Set the OTEL environment variables on the host running OpenClaw and every spawned Pi coding session gets instrumented. You can see how many sessions ran today, which ones burned the most tokens, which tools failed, and whether agents are getting stuck (session duration spikes).

Combine it with Claude Code telemetry and you have one Grafana dashboard covering all your AI coding agent activity. Both agents share the same OTEL pipeline, separated by service.name:

Agent Prometheus job label
Claude Code claude-code
Pi pi-coding-agent

Filter by job to see them individually, or remove the filter for everything.

Things I learned building this

Alloy renames your metrics. OTEL’s service.name resource attribute becomes a Prometheus job label after conversion. Dashboard queries using service_name won’t find anything. Took me longer than I’d like to admit to figure out why my panels were empty.

The global trace provider is a singleton. Pi has a /reload command for extensions. But traceProvider.register() sets the global OTEL provider once per process. Reload the extension and the new provider can’t register — spans vanish silently. The fix: call traceProvider.getTracer() on the provider instance instead of trace.getTracer() from the global API.

npm publishing is fiddly. You need a granular access token with “bypass 2FA” enabled. Legacy tokens don’t work. The --otp flag doesn’t work.

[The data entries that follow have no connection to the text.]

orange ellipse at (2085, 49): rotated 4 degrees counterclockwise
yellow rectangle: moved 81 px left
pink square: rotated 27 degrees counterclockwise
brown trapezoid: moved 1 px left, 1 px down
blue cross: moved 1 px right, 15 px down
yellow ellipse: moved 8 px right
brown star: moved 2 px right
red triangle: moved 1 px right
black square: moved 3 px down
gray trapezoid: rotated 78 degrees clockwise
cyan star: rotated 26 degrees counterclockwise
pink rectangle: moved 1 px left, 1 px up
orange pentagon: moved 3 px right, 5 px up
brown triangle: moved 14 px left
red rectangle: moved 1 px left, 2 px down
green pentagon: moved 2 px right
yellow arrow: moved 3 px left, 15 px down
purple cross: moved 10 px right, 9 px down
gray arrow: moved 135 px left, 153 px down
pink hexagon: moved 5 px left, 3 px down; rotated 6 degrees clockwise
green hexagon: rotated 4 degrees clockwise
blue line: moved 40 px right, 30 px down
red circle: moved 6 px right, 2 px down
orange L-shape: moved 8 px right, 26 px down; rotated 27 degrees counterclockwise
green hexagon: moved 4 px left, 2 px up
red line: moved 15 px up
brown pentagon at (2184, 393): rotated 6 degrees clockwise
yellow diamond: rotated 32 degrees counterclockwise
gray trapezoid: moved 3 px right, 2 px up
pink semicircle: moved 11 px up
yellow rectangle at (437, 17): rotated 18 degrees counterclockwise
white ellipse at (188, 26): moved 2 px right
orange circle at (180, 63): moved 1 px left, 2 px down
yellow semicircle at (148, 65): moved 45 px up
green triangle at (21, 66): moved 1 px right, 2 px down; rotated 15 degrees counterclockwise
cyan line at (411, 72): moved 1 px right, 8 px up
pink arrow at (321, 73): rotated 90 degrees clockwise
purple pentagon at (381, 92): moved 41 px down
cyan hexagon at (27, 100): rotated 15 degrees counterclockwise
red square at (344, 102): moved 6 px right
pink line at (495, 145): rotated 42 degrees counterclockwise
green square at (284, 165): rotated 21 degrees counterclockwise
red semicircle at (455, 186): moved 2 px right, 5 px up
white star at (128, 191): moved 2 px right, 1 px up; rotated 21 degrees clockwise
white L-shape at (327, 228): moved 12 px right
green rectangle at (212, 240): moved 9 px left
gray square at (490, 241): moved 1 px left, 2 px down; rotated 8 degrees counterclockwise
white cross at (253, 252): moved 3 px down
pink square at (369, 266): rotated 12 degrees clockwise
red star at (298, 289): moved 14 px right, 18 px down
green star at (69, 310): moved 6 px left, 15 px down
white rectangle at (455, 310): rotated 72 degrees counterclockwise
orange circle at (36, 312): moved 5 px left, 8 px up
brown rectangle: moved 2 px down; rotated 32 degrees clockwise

I spent 20 minutes on this before finding it buried in npm’s docs.

The code

Open source, MIT licensed.

GitHub: mprokopov/pi-otel-telemetry

npm: pi-otel-telemetry

If you’re running Pi and want visibility into what it’s doing, this gets you there in about five minutes. If you’re already monitoring Claude Code with OTEL, adding Pi to the same pipeline is just one pi install away.